I discovered a new resource for cartoonists I really like. Every day they ask a cartoonist 10 questions -- every day the same questions. It is interesting to read how very different every artist answers them. I asked if they wanted to hear the answers from a night-time wannabee cartoonist, and they did. My "interview" is posted today. Check it out here!
A review of Eclectic Comics #1 and #2 appears at Optical Sloth. It's always interesting to see how my work is perceived by others. It's even good to hear the criticism, since friends are usually too nice to point those things out. Comics appreciation is subjective, so what one person likes about something just might be what someone else hates. As the Amish say, "He who builds to every man's advice ends up with a crooked house." So I guess you take what you think you can use and discard the rest.
On February 3, I posted my submission to the sketch game called Art By Committee. Today, the rest of the entries are posted at the Gurney Journey. As an artist, it's really neat to be part of an artistic community, even if it's on cyberspace. It's interesting to see how fifteen different artists take the same line of text and interpret it differently. See everybody else's interpretation here.

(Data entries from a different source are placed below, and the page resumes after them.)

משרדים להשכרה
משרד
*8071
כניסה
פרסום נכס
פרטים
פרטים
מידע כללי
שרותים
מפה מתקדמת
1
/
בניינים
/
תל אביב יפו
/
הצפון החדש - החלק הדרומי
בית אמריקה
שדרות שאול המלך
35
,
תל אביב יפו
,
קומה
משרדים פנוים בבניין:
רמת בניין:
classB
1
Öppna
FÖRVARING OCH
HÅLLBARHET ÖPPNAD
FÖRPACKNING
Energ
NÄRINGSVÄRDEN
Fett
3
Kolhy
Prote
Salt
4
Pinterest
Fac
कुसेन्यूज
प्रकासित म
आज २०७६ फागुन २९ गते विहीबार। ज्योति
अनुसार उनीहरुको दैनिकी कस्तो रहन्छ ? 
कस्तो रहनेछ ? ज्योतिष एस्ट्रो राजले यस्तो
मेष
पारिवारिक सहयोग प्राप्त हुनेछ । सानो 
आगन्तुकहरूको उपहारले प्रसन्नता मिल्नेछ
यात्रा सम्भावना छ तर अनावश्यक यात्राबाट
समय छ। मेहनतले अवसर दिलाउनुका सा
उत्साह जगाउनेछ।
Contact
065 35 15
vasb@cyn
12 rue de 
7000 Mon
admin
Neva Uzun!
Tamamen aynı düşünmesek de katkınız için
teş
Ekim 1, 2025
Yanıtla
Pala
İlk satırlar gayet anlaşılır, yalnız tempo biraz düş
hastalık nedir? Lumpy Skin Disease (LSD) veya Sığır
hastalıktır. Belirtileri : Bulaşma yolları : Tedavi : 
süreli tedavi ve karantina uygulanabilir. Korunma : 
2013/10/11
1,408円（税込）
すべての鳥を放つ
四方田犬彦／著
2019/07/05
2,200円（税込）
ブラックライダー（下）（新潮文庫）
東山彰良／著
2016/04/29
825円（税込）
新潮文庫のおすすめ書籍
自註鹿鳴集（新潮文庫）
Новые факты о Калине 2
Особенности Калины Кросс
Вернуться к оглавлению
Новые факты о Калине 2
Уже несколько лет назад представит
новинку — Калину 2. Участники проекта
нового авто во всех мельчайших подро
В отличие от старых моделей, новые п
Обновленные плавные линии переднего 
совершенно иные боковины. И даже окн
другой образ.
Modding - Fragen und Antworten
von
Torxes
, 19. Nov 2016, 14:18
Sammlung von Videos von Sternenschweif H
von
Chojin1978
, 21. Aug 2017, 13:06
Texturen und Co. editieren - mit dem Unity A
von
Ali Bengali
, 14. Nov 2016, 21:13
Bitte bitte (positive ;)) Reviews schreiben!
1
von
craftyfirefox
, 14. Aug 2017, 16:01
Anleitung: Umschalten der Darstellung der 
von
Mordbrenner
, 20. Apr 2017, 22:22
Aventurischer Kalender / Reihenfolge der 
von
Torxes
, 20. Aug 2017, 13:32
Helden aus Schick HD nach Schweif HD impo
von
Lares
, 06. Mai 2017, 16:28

I have just finished up six pages of a top secret project. The organizers of the Fluke anthology of comics have saved six pages for me. The book will be published and made available at the Fluke mini-comics festival in Athens, Georgia on April 4. The editors have asked contributors not to reveal their pages until six months after publication, so the panels above will be all you see for some time, unless you buy their book!
Like many of my stories, it features The Mighty Andar, an aging bald superhero who some people say resembles me, but frankly I don't see it. An interesting twist to this opportunity was that the pages of the book are square. I've never done a story in that format, but I enjoyed the challenge and the learning experience.

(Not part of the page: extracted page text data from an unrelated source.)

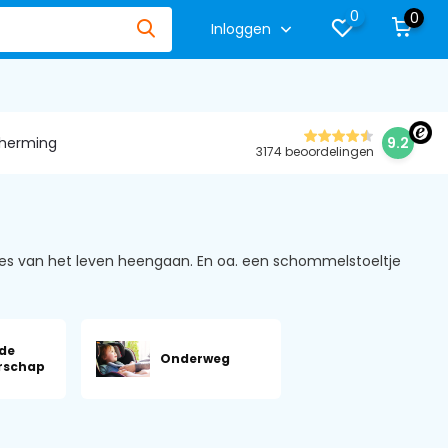
0
0
Inloggen
herming
9.2
3174 beoordelingen
ses van het leven heengaan. En oa. een schommelstoeltje
 de
Onderweg
rschap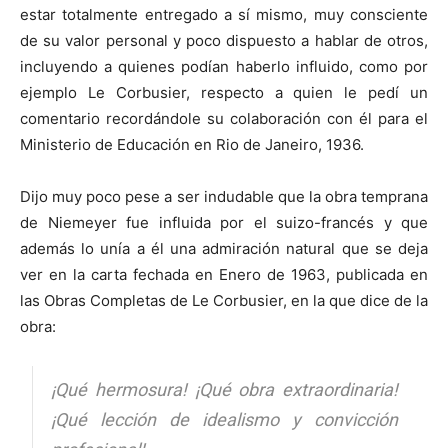
estar totalmente entregado a sí mismo, muy consciente
de su valor personal y poco dispuesto a hablar de otros,
incluyendo a quienes podían haberlo influido, como por
ejemplo Le Corbusier, respecto a quien le pedí un
comentario recordándole su colaboración con él para el
Ministerio de Educación en Rio de Janeiro, 1936.
Dijo muy poco pese a ser indudable que la obra temprana
de Niemeyer fue influida por el suizo-francés y que
además lo unía a él una admiración natural que se deja
ver en la carta fechada en Enero de 1963, publicada en
las Obras Completas de Le Corbusier, en la que dice de la
obra:
¡Qué hermosura! ¡Qué obra extraordinaria!
¡Qué lección de idealismo y convicción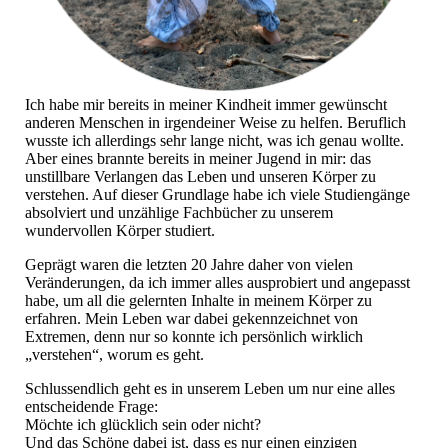
Ich habe mir bereits in meiner Kindheit immer gewünscht
anderen Menschen in irgendeiner Weise zu helfen. Beruflich
wusste ich allerdings sehr lange nicht, was ich genau wollte.
Aber eines brannte bereits in meiner Jugend in mir: das
unstillbare Verlangen das Leben und unseren Körper zu
verstehen. Auf dieser Grundlage habe ich viele Studiengänge
absolviert und unzählige Fachbücher zu unserem
wundervollen Körper studiert.
Geprägt waren die letzten 20 Jahre daher von vielen
Veränderungen, da ich immer alles ausprobiert und angepasst
habe, um all die gelernten Inhalte in meinem Körper zu
erfahren. Mein Leben war dabei gekennzeichnet von
Extremen, denn nur so konnte ich persönlich wirklich
„verstehen“, worum es geht.
Schlussendlich geht es in unserem Leben um nur eine alles
entscheidende Frage:
Möchte ich glücklich sein oder nicht?
Und das Schöne dabei ist, dass es nur einen einzigen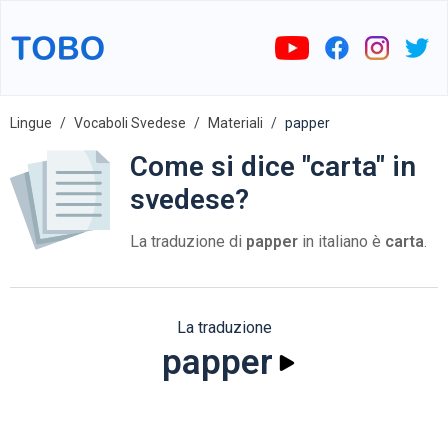
Lingue
Vocaboli Svedese
Materiali
papper
Come si dice "carta" in
svedese?
La traduzione di
papper
in italiano è
carta
.
La traduzione
papper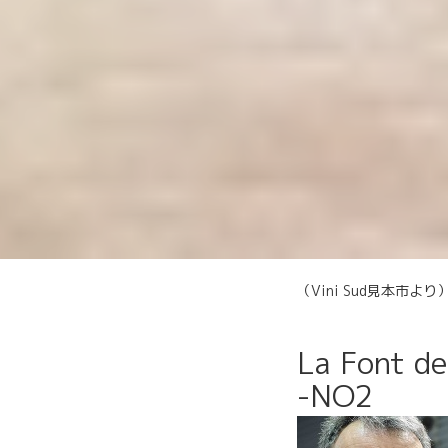
（Vini Sud見本市より
La Font
-NO2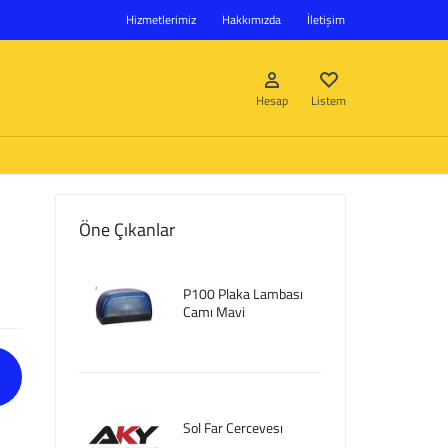
Hizmetlerimiz
Hakkımızda
İletişim
Hesap
Listem
Öne Çıkanlar
Giriş Yap
P100 Plaka Lambası
Hesap oluştur
Camı Mavi
Listem
Sol Far Cercevesı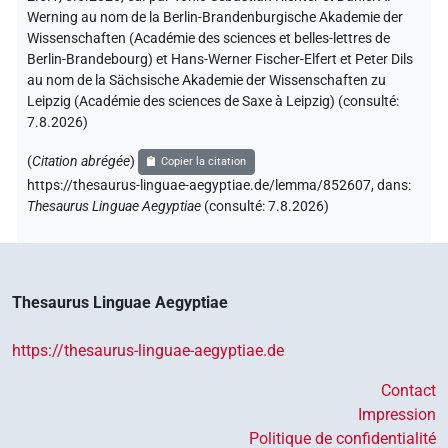
Werning au nom de la Berlin-Brandenburgische Akademie der
Wissenschaften (Académie des sciences et belles-lettres de
Berlin-Brandebourg) et Hans-Werner Fischer-Elfert et Peter Dils
au nom de la Sächsische Akademie der Wissenschaften zu
Leipzig (Académie des sciences de Saxe à Leipzig) (consulté:
7.8.2026
)
(
Citation abrégée
)
Copier la citation
https://thesaurus-linguae-aegyptiae.de/lemma/852607,
dans
:
Thesaurus Linguae Aegyptiae
(
consulté
:
7.8.2026
)
Thesaurus Linguae Aegyptiae
https://thesaurus-linguae-aegyptiae.de
Contact
Impression
Politique de confidentialité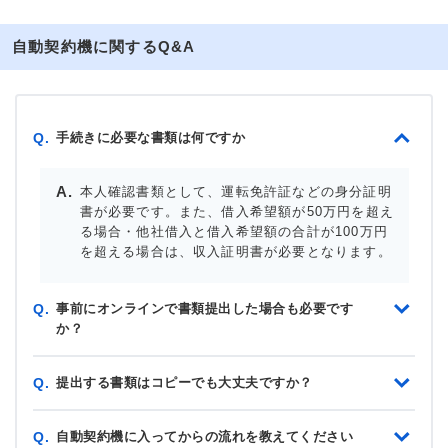
自動契約機に関するQ&A
手続きに必要な書類は何ですか
Q.
本人確認書類として、運転免許証などの身分証明
書が必要です。また、借入希望額が50万円を超え
る場合・他社借入と借入希望額の合計が100万円
を超える場合は、収入証明書が必要となります。
事前にオンラインで書類提出した場合も必要です
Q.
か？
提出する書類はコピーでも大丈夫ですか？
Q.
自動契約機に入ってからの流れを教えてください
Q.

I almost forgot to mention that for the first time I have a co-writer on this. After reading my comics, Jared Aiosa (owner of Heroes comic shop) had an idea for my characters. He wrote up a quick outline and I took it from there.
Saturday I spent the day at the Ithacon, a comic book convention in Ithaca, NY. I had a table where I sold my artwork drew and talked to attendees. I made a free sketch for any kid who wanted one, of the character of their choice. I sold a few comics and had a good time talking to other geeks --- I mean, comic book fans. I especially enjoyed talking to other artists and writers including artist Ken Wheaton (Simpsons comics, etc.), artist and animator Warren Greenwood (Teenage Mutant Ninja Turtles, Duck Tales, etc.). Warren is a veteran creator who has worked with Stephen Spielberg and knew Jack Kirby very well. It is always a pleasure to find out what writer Roger Stern is up to. He is also an industry veteran who wrote Superman and Spiderman as well as many others for many years. He's written several New York Times bestsellers and is a fountain of information about comics. He's probably most famous for his "Death of Superman" stories.

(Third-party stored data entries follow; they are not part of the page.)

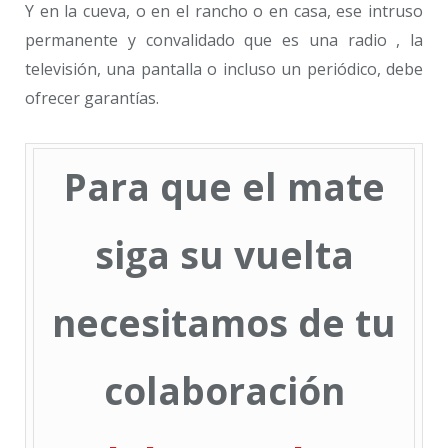
Y en la cueva, o en el rancho o en casa, ese intruso
permanente y convalidado que es una radio , la
televisión, una pantalla o incluso un periódico, debe
ofrecer garantías.
Para que el mate
siga su vuelta
necesitamos de tu
colaboración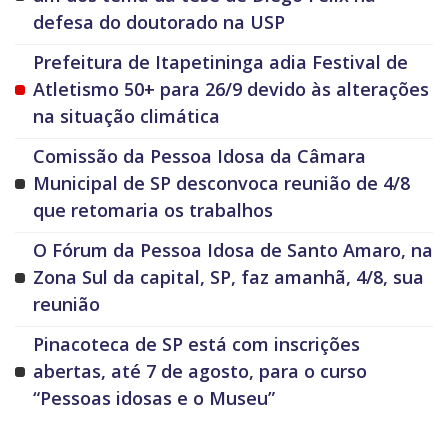
defesa do doutorado na USP
Prefeitura de Itapetininga adia Festival de
Atletismo 50+ para 26/9 devido às alterações
na situação climática
Comissão da Pessoa Idosa da Câmara
Municipal de SP desconvoca reunião de 4/8
que retomaria os trabalhos
O Fórum da Pessoa Idosa de Santo Amaro, na
Zona Sul da capital, SP, faz amanhã, 4/8, sua
reunião
Pinacoteca de SP está com inscrições
abertas, até 7 de agosto, para o curso
“Pessoas idosas e o Museu”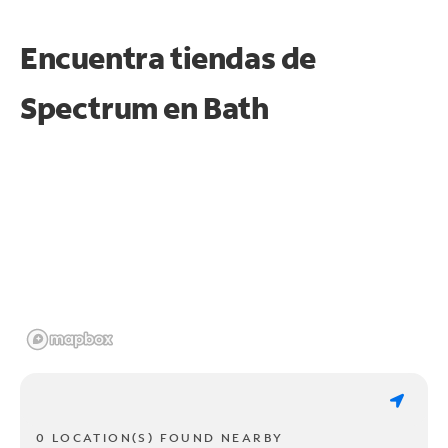
Encuentra tiendas de
Spectrum en
Bath
0 LOCATION(S) FOUND NEARBY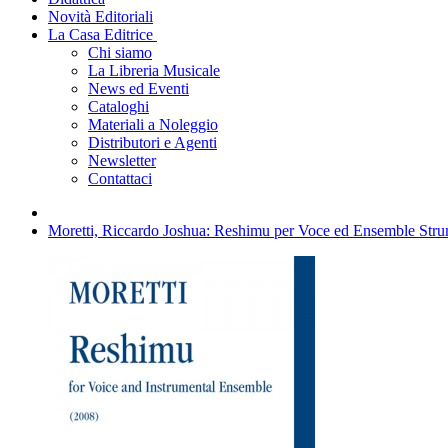
Novità Editoriali
La Casa Editrice
Chi siamo
La Libreria Musicale
News ed Eventi
Cataloghi
Materiali a Noleggio
Distributori e Agenti
Newsletter
Contattaci
Moretti, Riccardo Joshua: Reshimu per Voce ed Ensemble Strum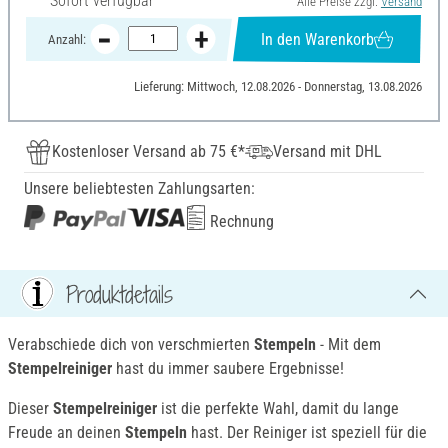
Sofort verfügbar
Alle Preise zzgl.
Versand
In den Warenkorb
Anzahl:
Lieferung: Mittwoch, 12.08.2026 - Donnerstag, 13.08.2026
Kostenloser Versand ab 75 €*
Versand mit DHL
Unsere beliebtesten Zahlungsarten:
Rechnung
Produktdetails
Verabschiede dich von verschmierten
Stempeln
- Mit dem
Stempelreiniger
hast du immer saubere Ergebnisse!
Dieser
Stempelreiniger
ist die perfekte Wahl, damit du lange
Freude an deinen
Stempeln
hast. Der Reiniger ist speziell für die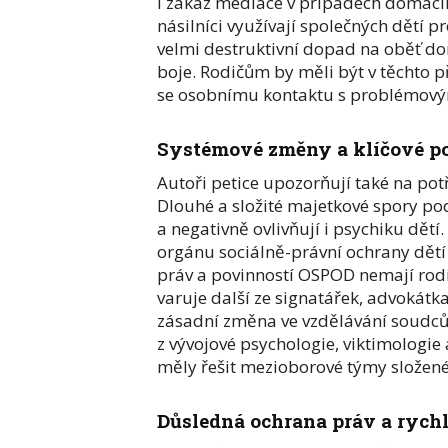
i zákaz mediace v případech domácíh
násilníci využívají společných dětí 
velmi destruktivní dopad na oběť dom
boje. Rodičům by měli být v těchto p
se osobnímu kontaktu s problémov
Systémové změny a klíčové pož
Autoři petice upozorňují také na po
Dlouhé a složité majetkové spory po
a negativně ovlivňují i psychiku dětí
orgánu sociálně-právní ochrany dětí
práv a povinností OSPOD nemají rodin
varuje další ze signatářek, advokát
zásadní změna ve vzdělávání soudců 
z vývojové psychologie, viktimologi
měly řešit mezioborové týmy složené
Důsledná ochrana práv a rych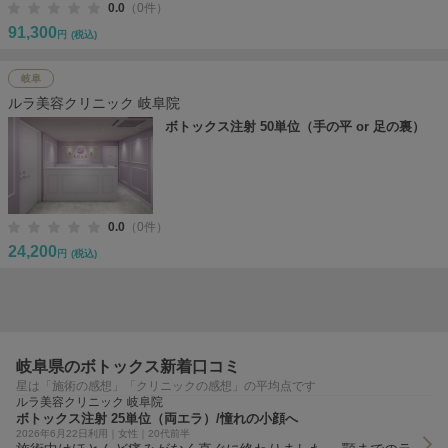
0.0
（0件）
91,300
円
(税込)
岐阜
ルラ美容クリニック 岐阜院
ボトックス注射 50単位（手の平 or 足の裏）
0.0
（0件）
24,200
円
(税込)
岐阜県のボトックス新着口コミ
星は「施術の感想」「クリニックの感想」の平均点です
ルラ美容クリニック 岐阜院
ボトックス注射 25単位（両エラ）/憧れの小顔へ
2026年6月22日利用｜女性｜20代前半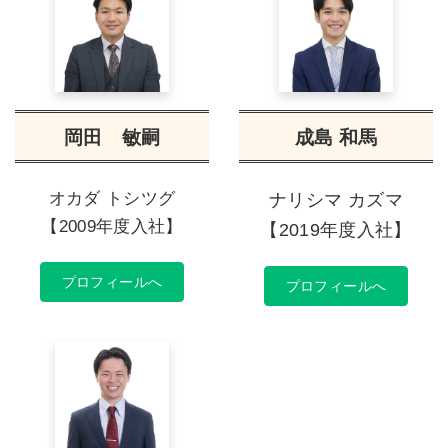
岡田 敏嗣
成島 和馬
オカダ トシツグ
ナリシマ カズマ
【2009年度入社】
【2019年度入社】
プロフィールへ
プロフィールへ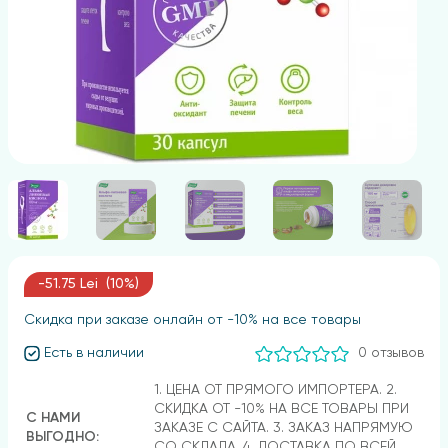
-51.75 Lei (10%)
Скидка при заказе онлайн от -10% на все товары
Есть в наличии
0 отзывов
1. ЦЕНА ОТ ПРЯМОГО ИМПОРТЕРА. 2.
СКИДКА ОТ -10% НА ВСЕ ТОВАРЫ ПРИ
С НАМИ
ЗАКАЗЕ С САЙТА. 3. ЗАКАЗ НАПРЯМУЮ
ВЫГОДНО:
СО СКЛАДА. 4. ДОСТАВКА ПО ВСЕЙ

I learned that Joe Orsak is now working on a graphic novel detailing the story behind the song The Yellow Rose of Texas and met fantasy gaming card artist Storn Cook.
There were a bunch of other artists and writers there, including some "up-and-comers" like myself. Many comics dealers had tables as well. You can find anything from recent comics to hard to find treasures, to great old comics from dollar bins and even quarter bins. My son David got a ton of comics and cards for very cheap, including a card signed by Stan Lee for practically nothing! (I'm jealous!)
While I was there I had some of the pages I'm working on. I did some inking, and answered questions about the process of making a comic from thumbnails to inks. For any kid who wanted one, I drew the cartoon character or superhero of their choice. I also sold a few comics, which is always good!
For those of you late to the party, this is how this works -- The ABC Challenge (Art by Committee) is a sketch game run by artist James Gurney. Once a month he posts a random line from a science fiction novel. The challenge to participants is to illustrate that line however we see it. We do not know the novel or the context of the line. I always choose to make a page or so of comics. I'm trying to piece them all together into a long form comic story. Eventually the whole story will be told in the pages of Eclectic Comics, the comic book I publish.
The line to illustrate this time was: “I should stay here and keep an eye out.” I cheated a little, but I'm like that.
This segment of the story introduces two new characters. The previous actions of our hero, The Mighty Andar have also caused two other imprisoned superheroes to regain their powers. The sketches below illustrate how I came up with them. I thought Major Uranus was a funny name for a character. He's the kind of guy that does the right thing but isn't always nice about it. Evidently this is the symbol for Uranus.
I designed a costume that used that symbol.
The name Spinclaw came from a name generating device. I liked the image that came to mind because I always wanted to mock the ridiculous headgear that Wolverine, Hawkeye and many other superheroes wear.